Go to Paper
Return to GeoComputation 99 Index

Developing Quality Training Data for a Statistical Decision Tree Classifier in a Spatial Environment

CROWTHER, Paul (P.Crowther@utas.edu.au), HARTNET, Jacky, WILLIAMS, Ray, PENDELBURY, Steve, University of Tasmania, School of Computing, P.O. Box 1214, LAUNCESTON, Tasmania, 7250, Australia

Key Words: training data, remote sensing, statistical classifier

One of the strengths of a remotely sensed data set is that it represents a complete spatial population; however, in order to make sense of this population, the most successful classifiers first require that areas of the image be selected as training data. This paper describes a method that solves the problem of selecting suitable training sites when it is not practical to select these using ground truth. The method was developed to provide a training data set for a statistical decision tree classifier to analyse the National Oceanic and Atmospheric Administration's (NOAA) Advanced Very-High Resolution Radiometer (AVHRR) multispectral satellite images of Antarctica. This was in response to a user request for a tool to develop a data set for a statistical decision tree package, "S-Plus." It was found that the same tool could be used to create training data for use with other systems.

Statistical classifiers are dependent for their accuracy on the quality of the training data rather than on the algorithm used for classification. The training data set needs to be representative of the whole area to be classified. The populations of pixels used for training must be statistically significant. This means that there is a need to know the minimum number of observations required to characterise a particular site to an acceptable level of error.
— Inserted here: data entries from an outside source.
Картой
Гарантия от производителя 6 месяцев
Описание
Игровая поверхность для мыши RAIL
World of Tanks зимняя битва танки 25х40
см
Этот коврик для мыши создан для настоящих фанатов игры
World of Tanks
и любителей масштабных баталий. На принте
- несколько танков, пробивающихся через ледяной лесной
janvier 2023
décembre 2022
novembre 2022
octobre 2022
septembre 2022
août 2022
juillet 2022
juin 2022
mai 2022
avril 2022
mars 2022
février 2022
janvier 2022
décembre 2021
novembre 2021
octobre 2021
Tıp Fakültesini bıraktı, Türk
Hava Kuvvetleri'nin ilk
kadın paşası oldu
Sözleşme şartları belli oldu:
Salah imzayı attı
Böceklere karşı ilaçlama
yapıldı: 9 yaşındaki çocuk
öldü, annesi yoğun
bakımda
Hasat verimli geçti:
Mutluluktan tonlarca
Ground-truthed training data in Antarctica is difficult to obtain. In other domains, for example, vegetation classification training data are developed using ground truth combined with aerial and satellite interpretation to identify representative vegetation types. Vegetation is relatively stable over time. In Antarctica there can be rapid changes in features such as sea ice that cannot easily be verified on the ground; therefore, training data must be developed directly from satellite images.
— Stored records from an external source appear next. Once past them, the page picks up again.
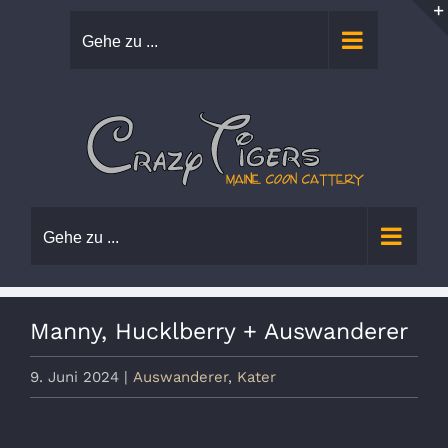
Zum
Gehe zu ...
Inhalt
springen
Gehe zu ...
Manny, Hucklberry + Auswanderer
9. Juni 2024
|
Auswanderer
,
Kater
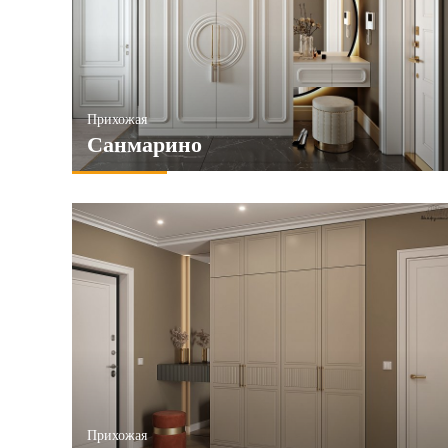
Хай-тек
Лофт
6и створчатые
Кожа
ПРИМЕНИТЬ
ПРИМЕ
ПРИМЕНИТЬ
Прихожая
Санмарино
Прихожая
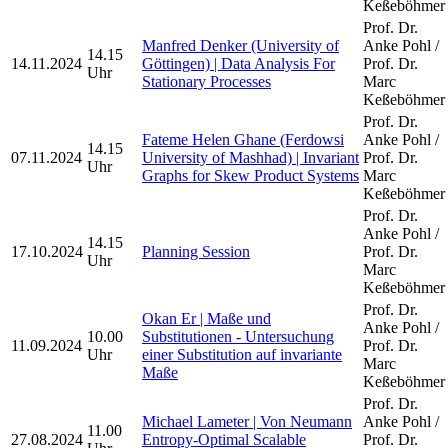
Keßeböhmer
Prof. Dr.
Manfred Denker (University of
Anke Pohl /
14.15
14.11.2024
Göttingen) | Data Analysis For
Prof. Dr.
Uhr
Stationary Processes
Marc
Keßeböhmer
Prof. Dr.
Fateme Helen Ghane (Ferdowsi
Anke Pohl /
14.15
07.11.2024
University of Mashhad) | Invariant
Prof. Dr.
Uhr
Graphs for Skew Product Systems
Marc
Keßeböhmer
Prof. Dr.
Anke Pohl /
14.15
17.10.2024
Planning Session
Prof. Dr.
Uhr
Marc
Keßeböhmer
Prof. Dr.
Okan Er | Maße und
Anke Pohl /
10.00
Substitutionen - Untersuchung
11.09.2024
Prof. Dr.
Uhr
einer Substitution auf invariante
Marc
Maße
Keßeböhmer
Prof. Dr.
Michael Lameter | Von Neumann
Anke Pohl /
11.00
27.08.2024
Entropy-Optimal Scalable
Prof. Dr.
The tool allows an expert image interpreter to choose sample points on an image and apply a label to each one. The label and pixel values for that point on all bands are then stored. The tool's operation gives the user the choice of automatically sampling an image or allowing a user to sample the image in a directed way. In the former case the user can specify the coarseness of the sampling grid and then is asked to supply names at each sampling point. The user can switch between image bands to help decide on the label to be attached to the sampling point. It is possible to switch between automatic sampling and user-directed sampling. This feature was added because if a coarse grid was chosen for automatic sampling, some important features could be missed.

This paper will describe the operation of the spatial sampling tool and the results of using the sample to develop a decision tree by submitting this sample to the S-Plus decision tree package. The results of applying this decision tree to classify Antarctic sea-ice will be presented.